:: Work instructions ::
Reproduce the records word for word, starting at their first line and ending at the line that contains "vibe. This difference", with both of those lines included.

Stored data entries:
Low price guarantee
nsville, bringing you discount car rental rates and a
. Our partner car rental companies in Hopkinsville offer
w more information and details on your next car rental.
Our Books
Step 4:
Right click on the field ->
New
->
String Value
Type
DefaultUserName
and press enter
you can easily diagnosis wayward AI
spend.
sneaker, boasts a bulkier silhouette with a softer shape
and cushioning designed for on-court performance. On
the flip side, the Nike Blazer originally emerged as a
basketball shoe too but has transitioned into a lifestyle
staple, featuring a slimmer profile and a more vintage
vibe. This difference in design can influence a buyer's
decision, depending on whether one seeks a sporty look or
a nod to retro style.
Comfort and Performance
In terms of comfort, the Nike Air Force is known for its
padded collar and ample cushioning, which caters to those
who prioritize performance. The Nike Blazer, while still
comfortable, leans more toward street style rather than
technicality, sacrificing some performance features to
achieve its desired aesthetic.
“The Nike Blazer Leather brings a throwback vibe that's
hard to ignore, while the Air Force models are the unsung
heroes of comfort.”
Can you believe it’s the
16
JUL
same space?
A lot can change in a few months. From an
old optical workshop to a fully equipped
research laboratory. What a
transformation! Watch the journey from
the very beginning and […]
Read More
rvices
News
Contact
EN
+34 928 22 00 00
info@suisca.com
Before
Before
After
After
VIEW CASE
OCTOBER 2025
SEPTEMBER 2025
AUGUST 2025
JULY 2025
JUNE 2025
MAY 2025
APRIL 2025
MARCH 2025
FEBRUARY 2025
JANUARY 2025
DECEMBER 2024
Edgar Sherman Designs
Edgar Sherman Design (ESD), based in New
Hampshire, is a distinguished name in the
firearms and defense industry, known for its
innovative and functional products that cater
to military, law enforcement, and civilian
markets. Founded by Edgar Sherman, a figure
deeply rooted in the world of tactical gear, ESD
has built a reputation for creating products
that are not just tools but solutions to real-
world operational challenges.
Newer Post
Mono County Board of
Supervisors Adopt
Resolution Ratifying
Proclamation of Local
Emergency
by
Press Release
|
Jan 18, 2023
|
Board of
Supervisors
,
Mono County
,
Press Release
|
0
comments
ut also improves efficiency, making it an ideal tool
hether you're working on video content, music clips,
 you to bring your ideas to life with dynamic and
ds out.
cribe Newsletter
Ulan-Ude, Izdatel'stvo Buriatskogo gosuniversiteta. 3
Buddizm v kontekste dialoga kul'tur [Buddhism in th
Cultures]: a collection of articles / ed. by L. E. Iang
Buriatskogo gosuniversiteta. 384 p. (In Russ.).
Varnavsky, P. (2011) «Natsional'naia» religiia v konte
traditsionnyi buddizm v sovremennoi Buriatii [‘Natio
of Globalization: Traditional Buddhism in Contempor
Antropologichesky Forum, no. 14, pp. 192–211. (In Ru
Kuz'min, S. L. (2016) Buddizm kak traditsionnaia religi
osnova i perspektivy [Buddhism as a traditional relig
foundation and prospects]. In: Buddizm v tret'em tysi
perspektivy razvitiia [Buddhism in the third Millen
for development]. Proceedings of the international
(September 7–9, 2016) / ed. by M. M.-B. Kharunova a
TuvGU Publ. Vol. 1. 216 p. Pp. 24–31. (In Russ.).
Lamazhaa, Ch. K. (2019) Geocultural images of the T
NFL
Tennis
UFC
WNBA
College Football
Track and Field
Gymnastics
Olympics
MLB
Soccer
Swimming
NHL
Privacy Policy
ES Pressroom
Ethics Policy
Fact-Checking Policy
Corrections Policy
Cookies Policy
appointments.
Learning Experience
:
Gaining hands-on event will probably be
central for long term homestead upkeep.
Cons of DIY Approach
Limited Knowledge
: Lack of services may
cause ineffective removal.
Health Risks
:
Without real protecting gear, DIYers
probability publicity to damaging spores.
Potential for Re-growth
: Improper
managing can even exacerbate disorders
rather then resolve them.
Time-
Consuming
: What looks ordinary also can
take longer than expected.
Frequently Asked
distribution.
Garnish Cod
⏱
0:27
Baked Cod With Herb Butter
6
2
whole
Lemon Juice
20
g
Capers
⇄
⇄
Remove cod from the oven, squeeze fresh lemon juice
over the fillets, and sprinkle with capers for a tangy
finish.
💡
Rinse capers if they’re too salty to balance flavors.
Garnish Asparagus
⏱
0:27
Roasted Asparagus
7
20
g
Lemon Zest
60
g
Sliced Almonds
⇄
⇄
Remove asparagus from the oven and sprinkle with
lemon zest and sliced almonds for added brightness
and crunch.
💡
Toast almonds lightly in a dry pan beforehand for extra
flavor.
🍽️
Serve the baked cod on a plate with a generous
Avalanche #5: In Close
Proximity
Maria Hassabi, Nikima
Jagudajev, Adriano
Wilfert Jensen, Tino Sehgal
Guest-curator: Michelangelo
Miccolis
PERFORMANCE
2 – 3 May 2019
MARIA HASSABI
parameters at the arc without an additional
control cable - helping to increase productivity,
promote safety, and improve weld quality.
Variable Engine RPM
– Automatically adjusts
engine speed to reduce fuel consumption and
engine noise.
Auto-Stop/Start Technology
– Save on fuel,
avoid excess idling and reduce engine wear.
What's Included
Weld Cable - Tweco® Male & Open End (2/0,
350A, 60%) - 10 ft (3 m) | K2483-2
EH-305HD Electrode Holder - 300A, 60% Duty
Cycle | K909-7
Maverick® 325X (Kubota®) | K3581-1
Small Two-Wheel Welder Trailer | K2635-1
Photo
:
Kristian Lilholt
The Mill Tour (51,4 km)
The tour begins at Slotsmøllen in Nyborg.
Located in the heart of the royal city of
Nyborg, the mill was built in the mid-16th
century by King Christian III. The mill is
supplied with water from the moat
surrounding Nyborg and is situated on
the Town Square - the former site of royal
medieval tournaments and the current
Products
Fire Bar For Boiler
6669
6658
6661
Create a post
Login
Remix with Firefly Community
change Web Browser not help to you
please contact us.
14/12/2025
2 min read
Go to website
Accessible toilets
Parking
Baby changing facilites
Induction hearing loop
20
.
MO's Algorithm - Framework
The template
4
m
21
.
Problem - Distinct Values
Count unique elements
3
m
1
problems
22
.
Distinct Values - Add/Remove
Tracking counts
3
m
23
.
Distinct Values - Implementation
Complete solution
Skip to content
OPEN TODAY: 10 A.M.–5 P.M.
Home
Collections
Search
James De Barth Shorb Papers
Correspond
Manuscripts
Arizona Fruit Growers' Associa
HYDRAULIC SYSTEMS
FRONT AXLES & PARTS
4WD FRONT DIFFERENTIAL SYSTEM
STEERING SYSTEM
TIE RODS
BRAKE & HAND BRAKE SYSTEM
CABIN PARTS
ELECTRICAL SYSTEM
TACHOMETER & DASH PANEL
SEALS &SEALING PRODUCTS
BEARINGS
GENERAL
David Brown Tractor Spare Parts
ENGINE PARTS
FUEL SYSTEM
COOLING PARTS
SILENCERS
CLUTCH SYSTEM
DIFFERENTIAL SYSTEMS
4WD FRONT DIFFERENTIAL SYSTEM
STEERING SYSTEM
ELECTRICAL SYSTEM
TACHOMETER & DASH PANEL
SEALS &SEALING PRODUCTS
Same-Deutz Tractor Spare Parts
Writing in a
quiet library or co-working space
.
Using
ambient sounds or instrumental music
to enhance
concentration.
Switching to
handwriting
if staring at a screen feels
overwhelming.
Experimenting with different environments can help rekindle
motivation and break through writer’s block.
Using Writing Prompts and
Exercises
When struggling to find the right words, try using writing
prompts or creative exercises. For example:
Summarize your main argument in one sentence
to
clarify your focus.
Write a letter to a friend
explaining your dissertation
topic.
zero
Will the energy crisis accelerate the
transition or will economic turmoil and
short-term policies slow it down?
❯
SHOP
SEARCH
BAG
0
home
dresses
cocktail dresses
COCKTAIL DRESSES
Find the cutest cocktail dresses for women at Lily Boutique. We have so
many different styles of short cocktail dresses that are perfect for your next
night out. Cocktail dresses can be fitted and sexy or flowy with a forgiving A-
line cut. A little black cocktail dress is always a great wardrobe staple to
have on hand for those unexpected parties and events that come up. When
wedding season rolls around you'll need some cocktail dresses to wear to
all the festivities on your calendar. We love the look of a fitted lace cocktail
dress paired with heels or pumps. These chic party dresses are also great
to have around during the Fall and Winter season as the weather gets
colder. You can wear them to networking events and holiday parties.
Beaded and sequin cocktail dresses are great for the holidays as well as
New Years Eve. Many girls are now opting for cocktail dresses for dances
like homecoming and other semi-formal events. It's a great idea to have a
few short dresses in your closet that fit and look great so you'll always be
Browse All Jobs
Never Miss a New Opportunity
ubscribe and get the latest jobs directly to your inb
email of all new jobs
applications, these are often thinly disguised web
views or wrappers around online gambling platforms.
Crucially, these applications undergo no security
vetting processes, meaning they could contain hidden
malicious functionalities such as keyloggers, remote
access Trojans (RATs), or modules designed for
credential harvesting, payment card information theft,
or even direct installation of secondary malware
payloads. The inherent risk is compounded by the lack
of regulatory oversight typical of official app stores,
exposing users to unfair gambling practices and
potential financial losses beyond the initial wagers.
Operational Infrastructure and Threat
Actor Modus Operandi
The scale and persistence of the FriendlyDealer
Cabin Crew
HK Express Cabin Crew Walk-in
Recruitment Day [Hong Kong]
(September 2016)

:: Answer section ::
Low price guarantee
nsville, bringing you discount car rental rates and a
. Our partner car rental companies in Hopkinsville offer
w more information and details on your next car rental.
Our Books
Step 4:
Right click on the field ->
New
->
String Value
Type
DefaultUserName
and press enter
you can easily diagnosis wayward AI
spend.
sneaker, boasts a bulkier silhouette with a softer shape
and cushioning designed for on-court performance. On
the flip side, the Nike Blazer originally emerged as a
basketball shoe too but has transitioned into a lifestyle
staple, featuring a slimmer profile and a more vintage
vibe. This difference in design can influence a buyer's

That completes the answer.